Understanding Return On Capital Employed (ROCE)

If you haven't worked with ROCE before, it measures the 'return' (pre-tax profit) a company generates from capital employed in its business. The formula for this calculation on Ampco-Pittsburgh is:

Return on Capital Employed = Earnings Before Interest and Tax (EBIT) ÷ (Total Assets - Current Liabilities)

0.025 = US$11m ÷ (US$566m - US$117m) (Based on the trailing twelve months to December 2023).

Therefore, Ampco-Pittsburgh has an ROCE of 2.5%. In absolute terms, that's a low return and it also under-performs the Metals and Mining industry average of 9.4%.

See our latest analysis for Ampco-Pittsburgh

roce
NYSE:AP Return on Capital Employed April 21st 2024

While the past is not representative of the future, it can be helpful to know how a company has performed historically, which is why we have this chart above.

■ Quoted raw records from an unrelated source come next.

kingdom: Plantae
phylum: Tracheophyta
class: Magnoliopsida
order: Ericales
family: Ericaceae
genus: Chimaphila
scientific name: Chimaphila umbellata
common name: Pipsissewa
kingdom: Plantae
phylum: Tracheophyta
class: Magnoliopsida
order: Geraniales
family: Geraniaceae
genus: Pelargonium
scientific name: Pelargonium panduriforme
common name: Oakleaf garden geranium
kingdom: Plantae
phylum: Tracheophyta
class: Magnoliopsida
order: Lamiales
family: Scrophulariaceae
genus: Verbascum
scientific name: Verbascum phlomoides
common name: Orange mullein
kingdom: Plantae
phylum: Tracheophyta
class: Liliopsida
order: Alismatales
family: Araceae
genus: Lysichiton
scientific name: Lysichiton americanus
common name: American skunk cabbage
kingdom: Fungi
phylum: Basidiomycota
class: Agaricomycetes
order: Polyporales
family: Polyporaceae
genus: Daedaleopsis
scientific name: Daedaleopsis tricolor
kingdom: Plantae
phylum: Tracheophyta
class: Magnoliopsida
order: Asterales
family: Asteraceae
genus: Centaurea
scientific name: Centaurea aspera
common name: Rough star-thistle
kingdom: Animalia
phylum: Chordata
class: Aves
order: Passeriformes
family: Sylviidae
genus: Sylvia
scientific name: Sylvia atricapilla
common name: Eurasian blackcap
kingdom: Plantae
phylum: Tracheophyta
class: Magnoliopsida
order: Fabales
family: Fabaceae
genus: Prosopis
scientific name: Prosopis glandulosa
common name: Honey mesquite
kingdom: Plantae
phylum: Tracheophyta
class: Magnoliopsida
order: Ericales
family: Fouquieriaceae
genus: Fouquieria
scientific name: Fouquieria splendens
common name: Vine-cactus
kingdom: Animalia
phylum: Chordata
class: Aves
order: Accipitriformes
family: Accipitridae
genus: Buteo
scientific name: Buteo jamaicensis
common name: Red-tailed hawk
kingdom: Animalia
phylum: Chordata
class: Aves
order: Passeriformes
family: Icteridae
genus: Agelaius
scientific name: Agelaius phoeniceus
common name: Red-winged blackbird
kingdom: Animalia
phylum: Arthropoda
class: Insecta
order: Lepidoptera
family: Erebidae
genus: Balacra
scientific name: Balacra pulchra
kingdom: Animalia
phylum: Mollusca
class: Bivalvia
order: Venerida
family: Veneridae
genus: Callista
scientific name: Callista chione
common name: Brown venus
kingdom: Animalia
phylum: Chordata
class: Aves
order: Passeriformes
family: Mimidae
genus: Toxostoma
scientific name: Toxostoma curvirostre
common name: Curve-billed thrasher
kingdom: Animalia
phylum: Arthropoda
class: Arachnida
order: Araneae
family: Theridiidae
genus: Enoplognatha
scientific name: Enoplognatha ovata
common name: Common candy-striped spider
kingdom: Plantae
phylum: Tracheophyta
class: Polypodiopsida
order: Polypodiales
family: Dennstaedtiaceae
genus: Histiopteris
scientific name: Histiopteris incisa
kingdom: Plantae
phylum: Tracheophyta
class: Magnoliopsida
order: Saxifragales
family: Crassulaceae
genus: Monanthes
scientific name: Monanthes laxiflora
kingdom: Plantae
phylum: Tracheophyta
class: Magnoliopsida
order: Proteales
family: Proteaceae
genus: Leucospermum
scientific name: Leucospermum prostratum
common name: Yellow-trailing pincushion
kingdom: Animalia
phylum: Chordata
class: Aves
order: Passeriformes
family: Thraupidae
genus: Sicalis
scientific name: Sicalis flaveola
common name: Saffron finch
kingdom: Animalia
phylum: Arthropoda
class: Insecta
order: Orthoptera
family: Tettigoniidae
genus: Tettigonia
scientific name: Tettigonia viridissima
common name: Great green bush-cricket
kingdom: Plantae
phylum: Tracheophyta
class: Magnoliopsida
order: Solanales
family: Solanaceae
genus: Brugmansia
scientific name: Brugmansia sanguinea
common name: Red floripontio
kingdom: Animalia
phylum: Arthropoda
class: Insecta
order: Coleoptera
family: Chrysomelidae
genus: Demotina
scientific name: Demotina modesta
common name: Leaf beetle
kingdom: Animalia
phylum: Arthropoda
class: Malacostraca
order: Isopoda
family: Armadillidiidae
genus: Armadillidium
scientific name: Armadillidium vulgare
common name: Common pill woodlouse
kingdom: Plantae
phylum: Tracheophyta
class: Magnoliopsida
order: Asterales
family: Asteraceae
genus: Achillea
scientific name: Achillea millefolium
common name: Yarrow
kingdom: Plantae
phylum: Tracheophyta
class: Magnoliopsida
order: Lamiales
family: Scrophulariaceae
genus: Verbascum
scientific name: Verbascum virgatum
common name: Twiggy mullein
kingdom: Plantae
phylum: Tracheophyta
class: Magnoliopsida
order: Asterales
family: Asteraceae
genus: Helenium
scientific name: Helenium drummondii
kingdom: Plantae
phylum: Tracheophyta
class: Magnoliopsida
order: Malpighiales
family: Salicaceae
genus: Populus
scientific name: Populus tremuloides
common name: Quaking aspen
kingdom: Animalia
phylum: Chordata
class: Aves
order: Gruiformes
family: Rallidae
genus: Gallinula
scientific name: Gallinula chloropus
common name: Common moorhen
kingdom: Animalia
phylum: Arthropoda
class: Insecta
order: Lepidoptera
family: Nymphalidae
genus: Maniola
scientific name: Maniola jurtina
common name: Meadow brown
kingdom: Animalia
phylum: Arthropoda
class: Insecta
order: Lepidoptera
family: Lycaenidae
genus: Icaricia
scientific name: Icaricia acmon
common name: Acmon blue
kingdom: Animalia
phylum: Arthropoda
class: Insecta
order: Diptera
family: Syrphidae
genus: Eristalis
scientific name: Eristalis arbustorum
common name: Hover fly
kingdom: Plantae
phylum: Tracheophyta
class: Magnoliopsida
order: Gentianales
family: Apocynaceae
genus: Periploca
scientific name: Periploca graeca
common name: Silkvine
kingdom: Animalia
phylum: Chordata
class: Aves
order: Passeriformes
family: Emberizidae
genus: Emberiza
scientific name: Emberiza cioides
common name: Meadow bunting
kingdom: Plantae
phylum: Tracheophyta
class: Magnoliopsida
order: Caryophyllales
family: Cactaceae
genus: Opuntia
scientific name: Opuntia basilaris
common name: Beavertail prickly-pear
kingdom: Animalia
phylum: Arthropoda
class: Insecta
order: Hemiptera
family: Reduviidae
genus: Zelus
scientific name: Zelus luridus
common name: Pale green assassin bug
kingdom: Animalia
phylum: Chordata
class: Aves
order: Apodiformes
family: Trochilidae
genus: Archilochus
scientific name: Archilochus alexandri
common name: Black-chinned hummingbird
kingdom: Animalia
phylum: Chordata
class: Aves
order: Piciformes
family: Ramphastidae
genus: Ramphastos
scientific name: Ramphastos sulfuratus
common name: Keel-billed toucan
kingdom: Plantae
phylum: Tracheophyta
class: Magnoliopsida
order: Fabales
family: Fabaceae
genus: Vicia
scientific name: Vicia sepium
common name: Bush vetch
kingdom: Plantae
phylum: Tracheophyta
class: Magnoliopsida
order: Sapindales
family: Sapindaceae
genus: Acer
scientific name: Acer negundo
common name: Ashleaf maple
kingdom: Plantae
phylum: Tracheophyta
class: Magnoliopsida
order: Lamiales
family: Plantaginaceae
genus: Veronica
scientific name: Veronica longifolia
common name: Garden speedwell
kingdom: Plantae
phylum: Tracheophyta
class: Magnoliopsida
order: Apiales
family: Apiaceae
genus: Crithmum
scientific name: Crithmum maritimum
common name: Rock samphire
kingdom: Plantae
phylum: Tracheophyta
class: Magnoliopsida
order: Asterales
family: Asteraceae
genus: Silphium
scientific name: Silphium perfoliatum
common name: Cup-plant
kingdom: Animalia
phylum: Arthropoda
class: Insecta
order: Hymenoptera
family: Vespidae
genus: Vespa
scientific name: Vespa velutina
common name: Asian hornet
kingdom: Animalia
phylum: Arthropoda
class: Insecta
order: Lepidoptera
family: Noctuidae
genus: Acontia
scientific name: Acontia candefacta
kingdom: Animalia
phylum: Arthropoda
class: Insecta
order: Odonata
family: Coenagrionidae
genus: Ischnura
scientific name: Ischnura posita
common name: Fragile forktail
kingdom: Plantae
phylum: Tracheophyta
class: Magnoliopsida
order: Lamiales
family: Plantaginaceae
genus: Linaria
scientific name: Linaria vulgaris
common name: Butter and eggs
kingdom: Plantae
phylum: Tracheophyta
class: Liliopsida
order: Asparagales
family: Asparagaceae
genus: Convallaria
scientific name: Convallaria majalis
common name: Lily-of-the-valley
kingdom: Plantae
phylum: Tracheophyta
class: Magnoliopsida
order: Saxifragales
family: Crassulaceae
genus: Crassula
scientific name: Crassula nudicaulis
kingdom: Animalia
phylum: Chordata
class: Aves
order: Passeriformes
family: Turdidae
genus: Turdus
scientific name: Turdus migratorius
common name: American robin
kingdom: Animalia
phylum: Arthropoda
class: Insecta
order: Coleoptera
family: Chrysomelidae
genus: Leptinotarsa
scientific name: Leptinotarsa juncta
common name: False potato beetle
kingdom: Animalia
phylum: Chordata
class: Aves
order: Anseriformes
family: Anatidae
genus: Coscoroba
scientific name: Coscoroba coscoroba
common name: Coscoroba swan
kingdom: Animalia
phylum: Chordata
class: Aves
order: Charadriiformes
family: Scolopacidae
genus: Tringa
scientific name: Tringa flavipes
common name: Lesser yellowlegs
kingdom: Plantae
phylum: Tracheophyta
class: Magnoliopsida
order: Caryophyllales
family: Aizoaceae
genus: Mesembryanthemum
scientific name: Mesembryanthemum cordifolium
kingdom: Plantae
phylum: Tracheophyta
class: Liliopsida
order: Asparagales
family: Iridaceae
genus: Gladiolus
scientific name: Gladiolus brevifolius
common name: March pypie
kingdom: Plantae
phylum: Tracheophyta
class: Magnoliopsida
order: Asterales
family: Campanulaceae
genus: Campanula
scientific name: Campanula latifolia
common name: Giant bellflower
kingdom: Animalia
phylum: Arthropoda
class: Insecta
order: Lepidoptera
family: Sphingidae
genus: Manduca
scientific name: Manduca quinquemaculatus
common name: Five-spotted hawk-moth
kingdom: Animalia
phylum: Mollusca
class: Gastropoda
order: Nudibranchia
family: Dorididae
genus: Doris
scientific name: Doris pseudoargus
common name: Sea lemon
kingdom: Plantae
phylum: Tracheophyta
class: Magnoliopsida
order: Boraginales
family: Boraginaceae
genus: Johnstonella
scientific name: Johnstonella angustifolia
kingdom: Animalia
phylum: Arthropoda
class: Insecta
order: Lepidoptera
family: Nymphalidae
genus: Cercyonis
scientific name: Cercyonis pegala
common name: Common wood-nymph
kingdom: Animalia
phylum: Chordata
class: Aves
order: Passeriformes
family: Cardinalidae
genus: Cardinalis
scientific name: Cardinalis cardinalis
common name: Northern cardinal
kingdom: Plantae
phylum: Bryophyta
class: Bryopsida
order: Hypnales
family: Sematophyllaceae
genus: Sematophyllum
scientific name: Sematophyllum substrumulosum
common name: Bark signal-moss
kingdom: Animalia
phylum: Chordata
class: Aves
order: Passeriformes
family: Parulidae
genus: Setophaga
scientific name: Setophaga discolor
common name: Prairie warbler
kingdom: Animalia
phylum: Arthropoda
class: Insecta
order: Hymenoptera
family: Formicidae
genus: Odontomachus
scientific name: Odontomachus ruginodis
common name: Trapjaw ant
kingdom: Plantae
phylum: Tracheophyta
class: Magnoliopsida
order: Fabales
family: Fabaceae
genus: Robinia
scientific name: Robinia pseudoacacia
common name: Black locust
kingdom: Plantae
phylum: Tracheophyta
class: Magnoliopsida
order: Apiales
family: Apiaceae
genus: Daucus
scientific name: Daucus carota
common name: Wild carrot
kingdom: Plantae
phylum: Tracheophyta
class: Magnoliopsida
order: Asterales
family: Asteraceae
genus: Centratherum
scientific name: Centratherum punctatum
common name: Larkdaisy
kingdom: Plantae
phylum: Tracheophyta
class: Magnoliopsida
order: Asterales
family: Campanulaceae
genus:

If you're interested in investigating Ampco-Pittsburgh's past further, check out this free graph covering Ampco-Pittsburgh's past earnings, revenue and cash flow.

The Trend Of ROCE

We're delighted to see that Ampco-Pittsburgh is reaping rewards from its investments and has now broken into profitability. The company was generating losses five years ago, but has managed to turn it around and as we saw earlier is now earning 2.5%, which is always encouraging. While returns have increased, the amount of capital employed by Ampco-Pittsburgh has remained flat over the period. With no noticeable increase in capital employed, it's worth knowing what the company plans on doing going forward in regards to reinvesting and growing the business. So if you're looking for high growth, you'll want to see a business's capital employed also increasing.

What We Can Learn From Ampco-Pittsburgh's ROCE

To bring it all together, Ampco-Pittsburgh has done well to increase the returns it's generating from its capital employed. Given the stock has declined 33% in the last five years, this could be a good investment if the valuation and other metrics are also appealing. With that in mind, we believe the promising trends warrant this stock for further investigation.